Pere Villega bio photo

Pere Villega

If at first you don’t succeed; call it version 1.0





Mining Massive Datasets

As part of my efforts to understand more of the data science world, I’ve joined another Coursera class: Mining Massive Datasets. First week done, how was it?

I have to say that, unfortunately, I found it discouraging for a developer. Don’t take me wrong, the course is fine and plenty of developers will love it. But my maths are very rusty, it’s been a long time since I had to do things like multiplying matrixes. So the first week has been harder than expected: I can calculate your MapReduce solutions with little effort, but iterating over PageRank…

I guess that, personally, I like more a ‘hands-on’ approach and the fact this course is so theoretical puts me off a bit. One gets used to a quick-feedback loop during development and moving to the pure-theory realm is hard.

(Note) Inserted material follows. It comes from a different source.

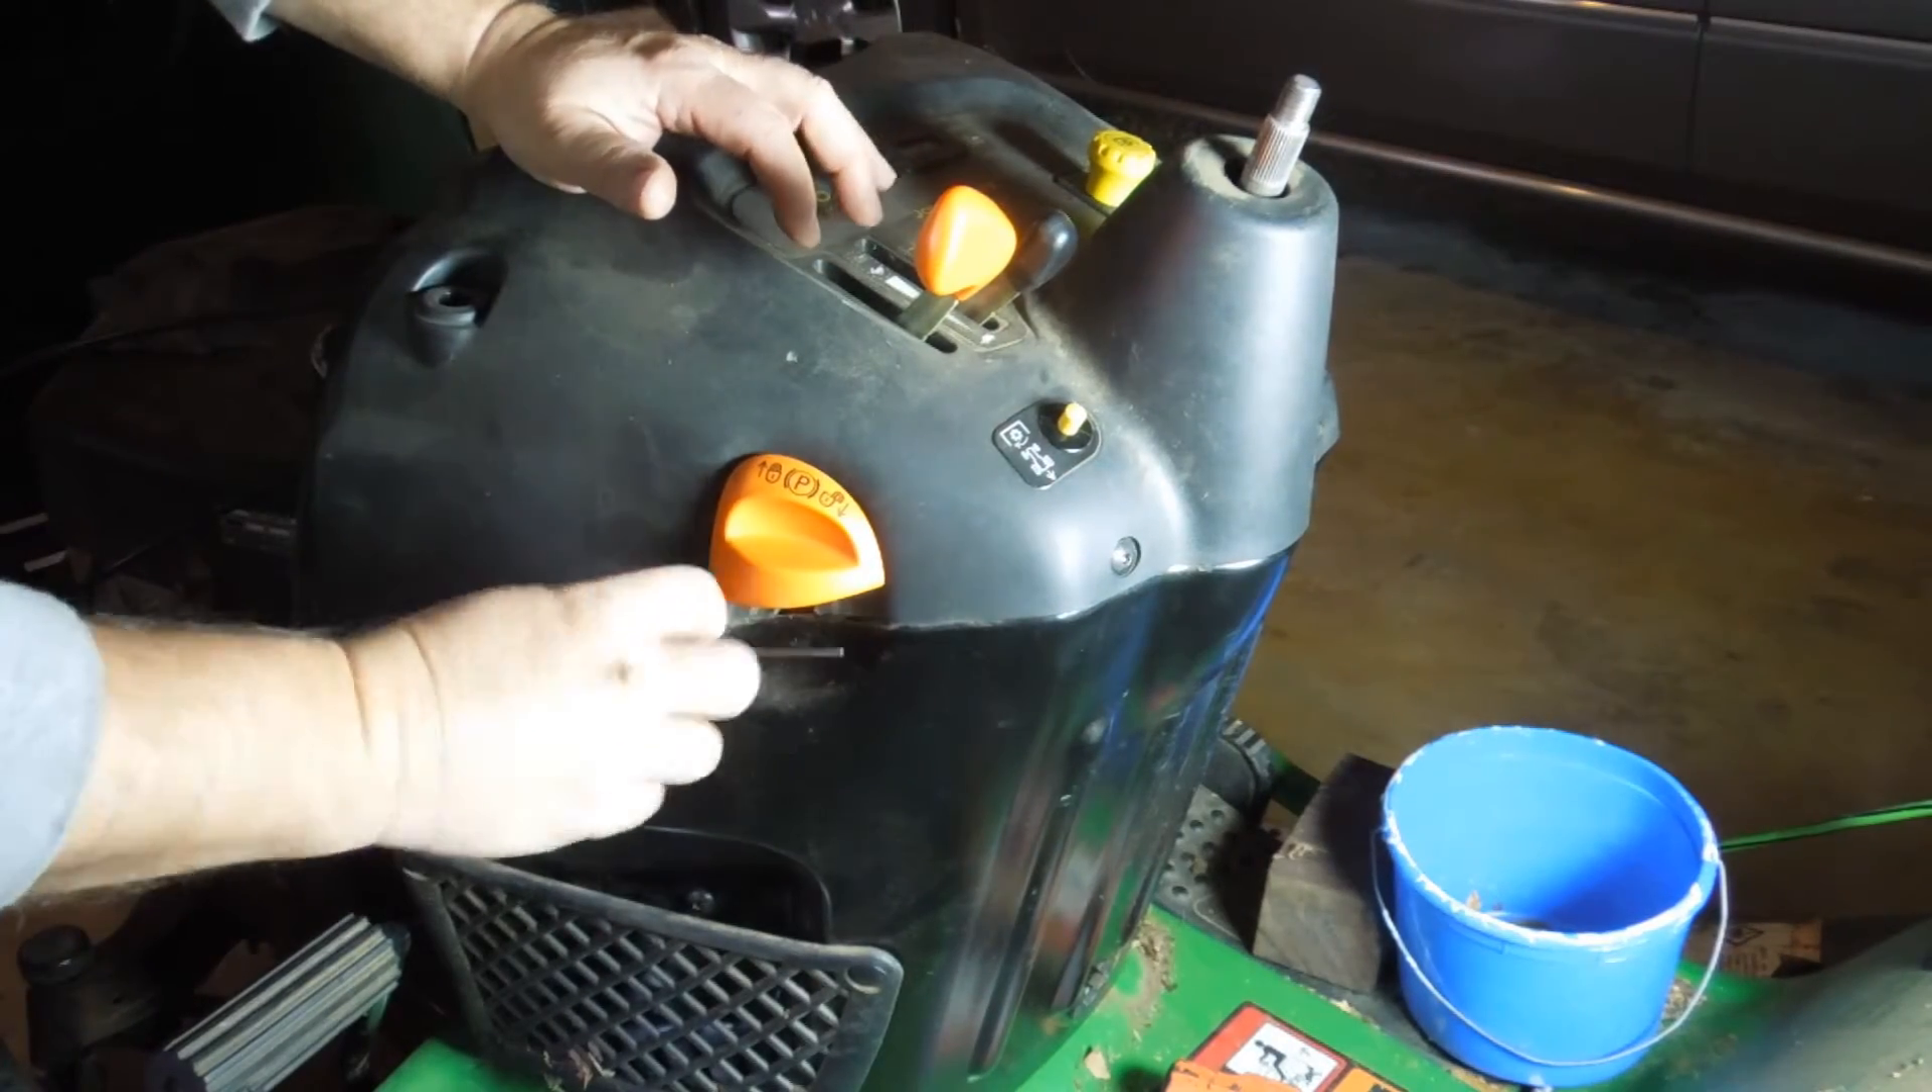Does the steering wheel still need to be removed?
No.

From what I understand all the course will follow the same pattern (videos and quiz) with some coding exercises as optional deliverables with no impact in your grade. I doubt many people attend a MOOC for the grade (at least if you are taking the free ones) so most of the effort in the course will be to understand purely theoretical approaches. I’m not denying their usefulness, but given my limited free time I may have to drop this course if things keep at the same level, as at my current level of data science knowledge I won’t benefit too much from it.